Theologists tug at my sleeve. It wasn't like that! Lucifer, the devil, they say, was a renegade in God's kingdom. A renegade in the kingdom of heaven? If the 'kingdom of heaven' equals bliss (as we are promised), there cannot be any opposition, rebels or renegades in it. Either - or. If God's kingdom guarantees the state of perfect happiness, Lucifer, would certainly not have had the idea of disobeying God. However, if absolute happiness did not exist there, it was because God was not almighty .enough to create such a state. Here, too, there is a weak point in the theologians' argument. They are unable either to dismiss the struggle between God and Lucifer or to motivate it logically. Before Lucifer approached the inhabitants of Paradise to tempt them, God must have known that his devilishness would succeed. And the business of Adam and Eve's 'free will' remains a kind of deus ex machina.

Even with the interpolation of Lucifer, the snake, Adam and Eve acted at the will and behest of almighty God.

To a man who takes the word that was taught him at its face value, the situation presents itself as follows. God did not live in a perfect heaven, for there was an opposition in it, Lucifer set to work in Paradise and egged on Adam and Eve to commit a sin which God knew was about to happen. Then the apple was eaten. Then came the crowning episode: (omniscient) God was so offended that, beside himself with wrath, he cursed the innocent descendants of the first married couple for all eternity and branded the stain of 'original sin' on to the family tree as a ghastly heritage. Everyone born since then carries 'original sin' with him from the cradle.

How can miserable mankind be freed of this burden? Only by a redeemer. The Bible says: 'God so loved the world, that he gave his only begotten son ...'

Not being overcritical, people accepted this son who had cropped up so suddenly, although it is difficult to conceive of the one and only God with a family. This son is to be envied, since he has a

'heavenly' father, full of love, goodness and solicitude. That is what one would think, but it is not the case. .He is handed over to mankind (suffering under the burden of original sin), so that he can free his brother and sisters from their burden. The son of God has to be nailed to the Cross and bled to death in agony. After the death of his 'only begotten son' God is appeased again! Surely this ghastly story contains ideas from barbaric pagan cults? This dogma of redemption seems to me to be a kind of throwback to primitive religions which forced their servants to propitiate their wrathful Gods with blood sacrifices.

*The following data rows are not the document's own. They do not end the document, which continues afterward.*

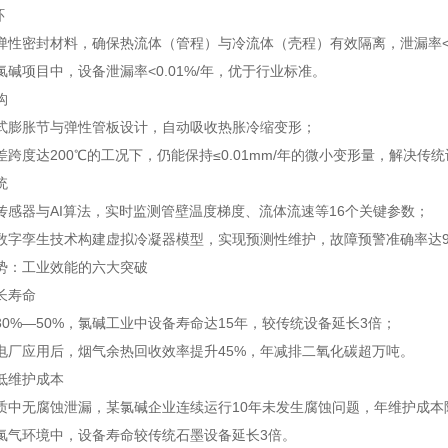
环
弹性密封材料，确保热流体（管程）与冷流体（壳程）有效隔离，泄漏率<0.
碱项目中，设备泄漏率<0.01%/年，优于行业标准。
构
式膨胀节与弹性管板设计，自动吸收热胀冷缩变形；
差跨度达200℃的工况下，仍能保持≤0.01mm/年的微小变形量，解决
统
传感器与AI算法，实时监测管壁温度梯度、流体流速等16个关键参数；
数字孪生技术构建虚拟冷凝器模型，实现预测性维护，故障预警准确率达9
势：工业效能的六大突破
长寿命
30%—50%，氯碱工业中设备寿命达15年，较传统设备延长3倍；
电厂应用后，烟气余热回收效率提升45%，年减排二氧化碳超万吨。
低维护成本
质中无腐蚀泄漏，某氯碱企业连续运行10年未发生腐蚀问题，年维护成本降
氯气环境中，设备寿命较传统石墨设备延长3倍。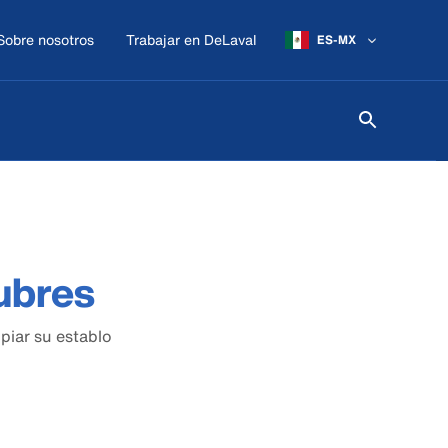
Sobre nosotros
Trabajar en DeLaval
ES-MX
ubres
piar su establo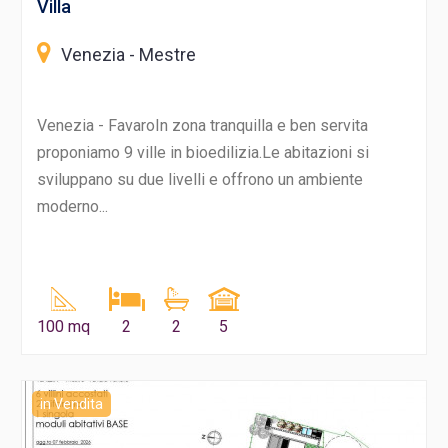
Villa
Venezia - Mestre
Venezia - FavaroIn zona tranquilla e ben servita
proponiamo 9 ville in bioedilizia.Le abitazioni si
sviluppano su due livelli e offrono un ambiente
moderno...
100 mq
2
2
5
in Vendita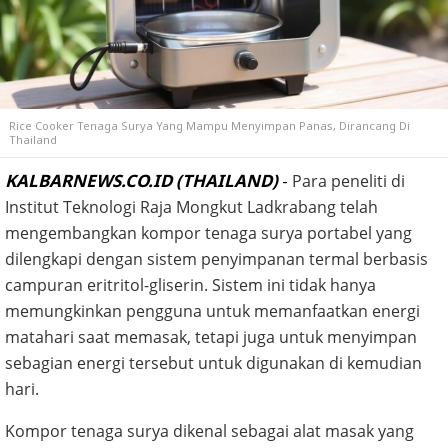
Rice Cooker Tenaga Surya Yang Mampu Menyimpan Panas, Dirancang Di
Thailand
KALBARNEWS.CO.ID (THAILAND)
-
Para peneliti di
Institut Teknologi Raja Mongkut Ladkrabang telah
mengembangkan kompor tenaga surya portabel yang
dilengkapi dengan sistem penyimpanan termal berbasis
campuran eritritol-gliserin. Sistem ini tidak hanya
memungkinkan pengguna untuk memanfaatkan energi
matahari saat memasak, tetapi juga untuk menyimpan
sebagian energi tersebut untuk digunakan di kemudian
hari.
Kompor tenaga surya dikenal sebagai alat masak yang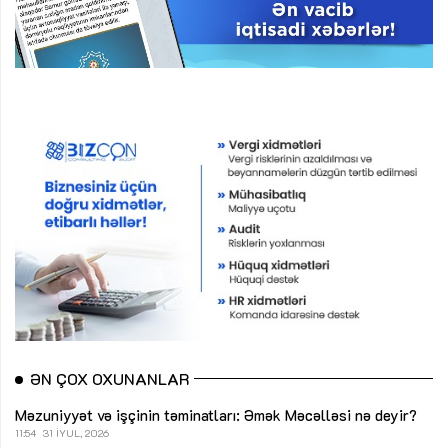
ƏN ÇOX OXUNANLAR
Məzuniyyət və işçinin təminatları: Əmək Məcəlləsi nə deyir?
11:54
31 İYUL, 2026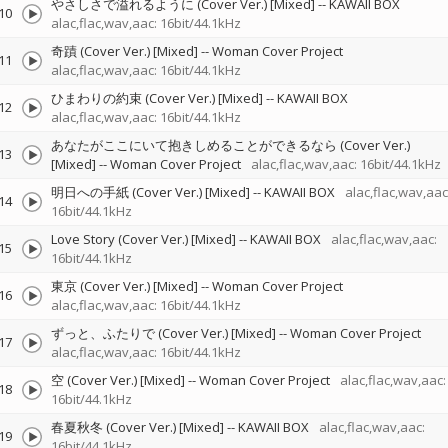
やさしさで溢れるように (Cover Ver.) [Mixed]
--
KAWAII BOX
10
alac,flac,wav,aac: 16bit/44.1kHz
奇蹟 (Cover Ver.) [Mixed]
--
Woman Cover Project
11
alac,flac,wav,aac: 16bit/44.1kHz
ひまわりの約束 (Cover Ver.) [Mixed]
--
KAWAII BOX
12
alac,flac,wav,aac: 16bit/44.1kHz
あなたがここにいて抱きしめることができるなら (Cover Ver.)
13
[Mixed]
--
Woman Cover Project
alac,flac,wav,aac: 16bit/44.1kHz
明日への手紙 (Cover Ver.) [Mixed]
--
KAWAII BOX
alac,flac,wav,aac
14
16bit/44.1kHz
Love Story (Cover Ver.) [Mixed]
--
KAWAII BOX
alac,flac,wav,aac:
15
16bit/44.1kHz
東京 (Cover Ver.) [Mixed]
--
Woman Cover Project
16
alac,flac,wav,aac: 16bit/44.1kHz
ずっと、ふたりで (Cover Ver.) [Mixed]
--
Woman Cover Project
17
alac,flac,wav,aac: 16bit/44.1kHz
空 (Cover Ver.) [Mixed]
--
Woman Cover Project
alac,flac,wav,aac:
18
16bit/44.1kHz
春夏秋冬 (Cover Ver.) [Mixed]
--
KAWAII BOX
alac,flac,wav,aac:
19
16bit/44.1kHz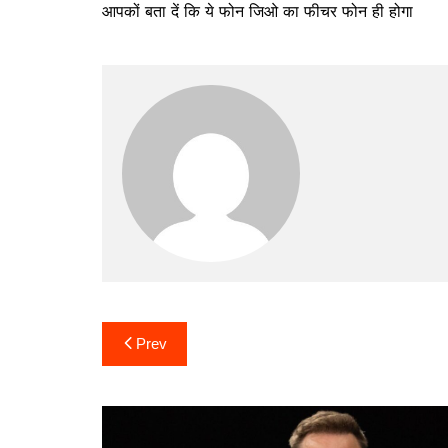
आपकों बता दें कि ये फोन जिओ का फीचर फोन ही होगा
Post
Prev
navigation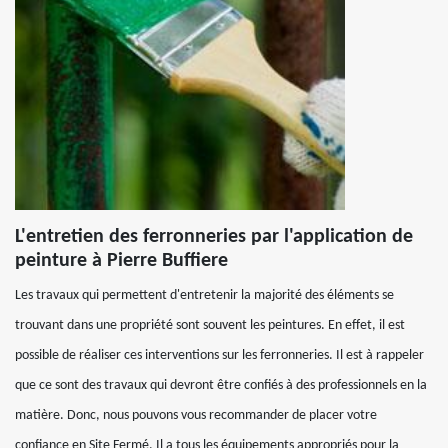
L'entretien des ferronneries par l'application de
peinture à Pierre Buffiere
Les travaux qui permettent d'entretenir la majorité des éléments se
trouvant dans une propriété sont souvent les peintures. En effet, il est
possible de réaliser ces interventions sur les ferronneries. Il est à rappeler
que ce sont des travaux qui devront être confiés à des professionnels en la
matière. Donc, nous pouvons vous recommander de placer votre
confiance en Site Fermé. Il a tous les équipements appropriés pour la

The crucifixion, theologians assure us, is only to be under-stood symbolically. Why is this not made quite clear in religious teaching? My daughter Lela learns - like all previous generations - that Jesus was the only begotten son of God made flesh, that he suffered every pain (= the oppressing original sins) as a man. That he died as a man, struggled as a man, with all the attendant torments and miseries.

But how can God, who knowingly let his own son be tortured - because Adam and Eve committed a sin that he could easily have prevented through his fore-knowledge - be reconciled by Christ's death with the very men who killed him? (With this macabre end to the story original sin should really have been banished from the world. But it is still about.)